As early as 2007, there were concerns raised that the
LIBOR was in fact being manipulated by the banks. However, these were ignored.
It was not until 2010 that the Financial Services Authority began an
investigation into the matter. This investigation ultimately led to the fining
of $453 million against Barclays. The report revealed that the rigging began in
2005. This delay in reacting has led to widespread criticism of the FSA and
other regulatory bodies, however, the FSA has recently denied failing to respond
quickly.
The scandal hit the world stage in June of 2012, when
within one week emails revealing manipulation were made public, Barclays was
forced to pay millions as a result of fixing the rate and a criminal
investigation was launched.
To look at a timeline of events, click here.

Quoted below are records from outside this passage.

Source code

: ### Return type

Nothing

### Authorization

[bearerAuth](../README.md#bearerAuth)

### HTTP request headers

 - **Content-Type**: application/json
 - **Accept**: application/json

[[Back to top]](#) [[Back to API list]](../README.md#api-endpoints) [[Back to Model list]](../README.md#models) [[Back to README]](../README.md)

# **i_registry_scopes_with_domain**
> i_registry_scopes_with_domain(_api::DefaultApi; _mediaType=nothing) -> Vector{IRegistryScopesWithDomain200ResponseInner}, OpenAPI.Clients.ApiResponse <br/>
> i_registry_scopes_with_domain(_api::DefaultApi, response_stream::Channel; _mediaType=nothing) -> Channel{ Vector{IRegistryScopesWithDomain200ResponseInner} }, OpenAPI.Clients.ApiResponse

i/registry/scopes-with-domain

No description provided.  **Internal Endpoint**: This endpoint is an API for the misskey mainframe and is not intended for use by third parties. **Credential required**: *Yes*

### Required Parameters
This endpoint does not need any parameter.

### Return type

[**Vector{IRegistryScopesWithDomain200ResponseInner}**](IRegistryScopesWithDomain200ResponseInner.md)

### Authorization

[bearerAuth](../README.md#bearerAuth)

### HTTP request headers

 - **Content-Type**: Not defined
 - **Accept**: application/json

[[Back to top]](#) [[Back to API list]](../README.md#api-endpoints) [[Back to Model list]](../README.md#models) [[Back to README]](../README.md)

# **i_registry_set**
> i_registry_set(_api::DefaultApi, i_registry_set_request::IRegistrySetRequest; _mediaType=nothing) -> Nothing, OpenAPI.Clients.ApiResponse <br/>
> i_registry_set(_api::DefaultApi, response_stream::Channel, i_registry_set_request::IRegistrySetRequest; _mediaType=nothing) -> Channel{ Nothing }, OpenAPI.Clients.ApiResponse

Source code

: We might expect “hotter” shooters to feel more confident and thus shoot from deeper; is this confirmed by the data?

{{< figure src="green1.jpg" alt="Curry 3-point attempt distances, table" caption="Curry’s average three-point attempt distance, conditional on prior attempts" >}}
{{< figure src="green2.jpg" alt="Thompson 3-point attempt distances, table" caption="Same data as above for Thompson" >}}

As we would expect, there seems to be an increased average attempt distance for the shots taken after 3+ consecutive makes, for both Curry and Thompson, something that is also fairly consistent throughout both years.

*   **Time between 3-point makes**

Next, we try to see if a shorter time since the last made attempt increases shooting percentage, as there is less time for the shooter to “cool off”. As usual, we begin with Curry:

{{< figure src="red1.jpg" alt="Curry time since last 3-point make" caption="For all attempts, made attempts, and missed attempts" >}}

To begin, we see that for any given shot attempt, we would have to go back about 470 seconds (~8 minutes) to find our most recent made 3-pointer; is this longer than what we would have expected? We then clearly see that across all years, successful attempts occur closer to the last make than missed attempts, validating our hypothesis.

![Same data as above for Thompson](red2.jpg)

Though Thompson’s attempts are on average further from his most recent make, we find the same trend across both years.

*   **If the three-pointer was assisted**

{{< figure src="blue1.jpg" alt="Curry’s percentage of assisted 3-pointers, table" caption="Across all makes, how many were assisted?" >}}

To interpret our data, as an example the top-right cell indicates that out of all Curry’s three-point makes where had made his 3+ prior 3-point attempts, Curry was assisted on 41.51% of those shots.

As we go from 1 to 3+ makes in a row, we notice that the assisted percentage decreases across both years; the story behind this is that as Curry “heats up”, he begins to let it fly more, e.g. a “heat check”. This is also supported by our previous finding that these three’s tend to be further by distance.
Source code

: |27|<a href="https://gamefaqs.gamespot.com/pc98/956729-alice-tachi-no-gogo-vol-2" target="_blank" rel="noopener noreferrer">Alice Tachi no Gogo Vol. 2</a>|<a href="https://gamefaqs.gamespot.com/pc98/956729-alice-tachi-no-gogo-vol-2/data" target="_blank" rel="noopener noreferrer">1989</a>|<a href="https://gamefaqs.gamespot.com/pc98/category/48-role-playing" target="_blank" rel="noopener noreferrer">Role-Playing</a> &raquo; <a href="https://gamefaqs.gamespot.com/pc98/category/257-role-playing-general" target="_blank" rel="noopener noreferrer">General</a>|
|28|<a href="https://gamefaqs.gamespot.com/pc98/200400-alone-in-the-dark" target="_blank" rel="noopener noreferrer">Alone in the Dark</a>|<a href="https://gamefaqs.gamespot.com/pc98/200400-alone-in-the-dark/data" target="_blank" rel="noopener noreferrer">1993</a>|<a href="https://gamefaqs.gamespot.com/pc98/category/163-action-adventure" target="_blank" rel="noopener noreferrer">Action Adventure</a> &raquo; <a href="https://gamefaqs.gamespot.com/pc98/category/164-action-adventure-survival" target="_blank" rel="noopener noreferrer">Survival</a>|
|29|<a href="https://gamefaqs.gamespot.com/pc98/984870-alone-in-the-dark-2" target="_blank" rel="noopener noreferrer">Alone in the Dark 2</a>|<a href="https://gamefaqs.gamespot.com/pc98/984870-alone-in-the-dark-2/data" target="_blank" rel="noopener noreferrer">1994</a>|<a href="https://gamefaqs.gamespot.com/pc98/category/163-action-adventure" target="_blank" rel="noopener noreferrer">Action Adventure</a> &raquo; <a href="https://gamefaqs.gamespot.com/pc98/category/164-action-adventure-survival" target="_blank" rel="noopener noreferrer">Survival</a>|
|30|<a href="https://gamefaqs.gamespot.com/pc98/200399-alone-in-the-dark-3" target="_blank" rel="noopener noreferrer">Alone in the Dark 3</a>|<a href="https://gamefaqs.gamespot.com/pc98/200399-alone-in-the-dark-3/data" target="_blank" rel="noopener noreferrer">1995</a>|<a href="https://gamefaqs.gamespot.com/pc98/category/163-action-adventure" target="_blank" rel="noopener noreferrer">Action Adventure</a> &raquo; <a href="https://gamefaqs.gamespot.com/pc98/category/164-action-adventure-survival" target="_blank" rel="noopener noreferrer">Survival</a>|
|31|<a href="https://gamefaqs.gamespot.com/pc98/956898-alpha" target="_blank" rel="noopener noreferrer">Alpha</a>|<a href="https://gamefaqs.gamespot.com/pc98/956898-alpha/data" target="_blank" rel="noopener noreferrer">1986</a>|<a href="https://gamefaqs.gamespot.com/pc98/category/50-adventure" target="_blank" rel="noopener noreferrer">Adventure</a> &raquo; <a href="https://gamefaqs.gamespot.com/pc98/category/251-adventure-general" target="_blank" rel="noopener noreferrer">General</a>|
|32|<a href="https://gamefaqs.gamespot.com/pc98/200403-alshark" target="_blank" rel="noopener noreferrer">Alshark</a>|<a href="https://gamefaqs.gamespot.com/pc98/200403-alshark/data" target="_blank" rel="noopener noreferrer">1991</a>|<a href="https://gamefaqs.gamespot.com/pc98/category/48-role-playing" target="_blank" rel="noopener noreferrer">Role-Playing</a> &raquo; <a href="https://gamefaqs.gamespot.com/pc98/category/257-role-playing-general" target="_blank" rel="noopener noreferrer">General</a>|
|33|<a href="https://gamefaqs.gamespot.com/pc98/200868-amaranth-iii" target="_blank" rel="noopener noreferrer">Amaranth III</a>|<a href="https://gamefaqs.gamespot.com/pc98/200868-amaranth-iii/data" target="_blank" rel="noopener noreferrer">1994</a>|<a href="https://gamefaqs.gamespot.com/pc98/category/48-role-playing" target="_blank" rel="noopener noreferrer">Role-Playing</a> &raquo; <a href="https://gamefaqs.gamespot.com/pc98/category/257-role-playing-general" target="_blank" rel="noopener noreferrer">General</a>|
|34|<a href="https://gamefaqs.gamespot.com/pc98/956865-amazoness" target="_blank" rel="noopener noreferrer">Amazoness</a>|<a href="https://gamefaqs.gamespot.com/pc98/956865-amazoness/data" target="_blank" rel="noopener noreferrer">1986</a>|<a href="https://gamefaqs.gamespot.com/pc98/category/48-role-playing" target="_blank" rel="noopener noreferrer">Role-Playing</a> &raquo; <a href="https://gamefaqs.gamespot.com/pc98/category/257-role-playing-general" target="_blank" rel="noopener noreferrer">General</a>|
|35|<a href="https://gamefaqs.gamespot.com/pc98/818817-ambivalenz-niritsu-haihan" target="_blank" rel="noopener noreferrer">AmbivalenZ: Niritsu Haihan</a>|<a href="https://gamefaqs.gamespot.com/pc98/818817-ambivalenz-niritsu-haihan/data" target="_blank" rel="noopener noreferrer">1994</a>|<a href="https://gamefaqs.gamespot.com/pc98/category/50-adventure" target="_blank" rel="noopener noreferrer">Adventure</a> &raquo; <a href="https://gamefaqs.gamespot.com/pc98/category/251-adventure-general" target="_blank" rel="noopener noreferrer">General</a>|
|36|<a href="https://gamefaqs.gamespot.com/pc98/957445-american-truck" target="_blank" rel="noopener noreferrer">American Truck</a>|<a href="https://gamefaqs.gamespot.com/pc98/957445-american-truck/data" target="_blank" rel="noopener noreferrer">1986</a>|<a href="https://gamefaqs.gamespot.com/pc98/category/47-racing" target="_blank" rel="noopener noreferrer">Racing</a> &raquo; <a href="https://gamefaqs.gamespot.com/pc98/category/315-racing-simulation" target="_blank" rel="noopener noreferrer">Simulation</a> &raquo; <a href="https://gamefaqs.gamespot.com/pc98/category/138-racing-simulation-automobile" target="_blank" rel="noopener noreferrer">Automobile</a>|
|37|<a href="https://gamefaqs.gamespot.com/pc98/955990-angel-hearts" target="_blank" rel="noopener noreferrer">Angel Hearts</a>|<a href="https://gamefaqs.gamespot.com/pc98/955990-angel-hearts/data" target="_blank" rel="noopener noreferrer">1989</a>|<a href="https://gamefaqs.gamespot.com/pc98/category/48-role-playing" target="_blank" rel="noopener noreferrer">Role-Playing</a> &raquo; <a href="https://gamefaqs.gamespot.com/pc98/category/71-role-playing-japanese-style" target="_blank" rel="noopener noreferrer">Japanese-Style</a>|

Empirical research has also been used to investigate what
trends had become apparent as the fixing evolved. Snider and Youley, 2012,
compare the LIBOR with the EuroDollar market rate, thus comparing the actual
rates used with those quoted. Their results indicate, using skewness as a
measurement of divergence between the markets, that the difference for some
banks was as high as 40 basis points. They also look at the CDS spreads in
contrast with the LIBOR given by banks. Intuitively one would imagine that
these two would have a positive relationship, however, this, they found, is not
always the case. They find that certain banks, Citi in particular, reported a
far too low LIBOR relative to their CDS spreads.